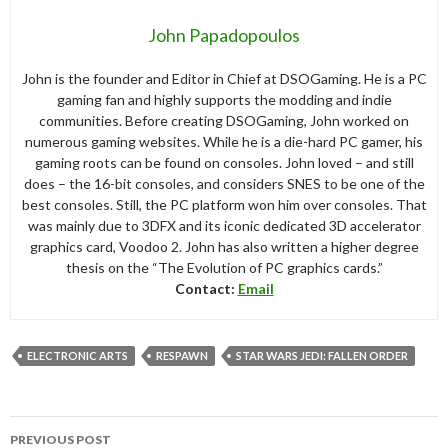
John Papadopoulos
John is the founder and Editor in Chief at DSOGaming. He is a PC
gaming fan and highly supports the modding and indie
communities. Before creating DSOGaming, John worked on
numerous gaming websites. While he is a die-hard PC gamer, his
gaming roots can be found on consoles. John loved – and still
does – the 16-bit consoles, and considers SNES to be one of the
best consoles. Still, the PC platform won him over consoles. That
was mainly due to 3DFX and its iconic dedicated 3D accelerator
graphics card, Voodoo 2. John has also written a higher degree
thesis on the “The Evolution of PC graphics cards.”
Contact:
Email
ELECTRONIC ARTS
RESPAWN
STAR WARS JEDI: FALLEN ORDER
Post
PREVIOUS POST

• **WORK ORDER**: Swap "consoles" for "game systems" throughout the records and write the text out again with nothing else changed. Leave the pictures out.

• **YOUR SOLUTION**:
John Papadopoulos
John is the founder and Editor in Chief at DSOGaming. He is a PC
gaming fan and highly supports the modding and indie
communities. Before creating DSOGaming, John worked on
numerous gaming websites. While he is a die-hard PC gamer, his
gaming roots can be found on game systems. John loved – and still
does – the 16-bit game systems, and considers SNES to be one of the
best game systems. Still, the PC platform won him over game systems. That
was mainly due to 3DFX and its iconic dedicated 3D accelerator
graphics card, Voodoo 2. John has also written a higher degree
thesis on the “The Evolution of PC graphics cards.”
Contact:
Email
ELECTRONIC ARTS
RESPAWN
STAR WARS JEDI: FALLEN ORDER
Post
PREVIOUS POST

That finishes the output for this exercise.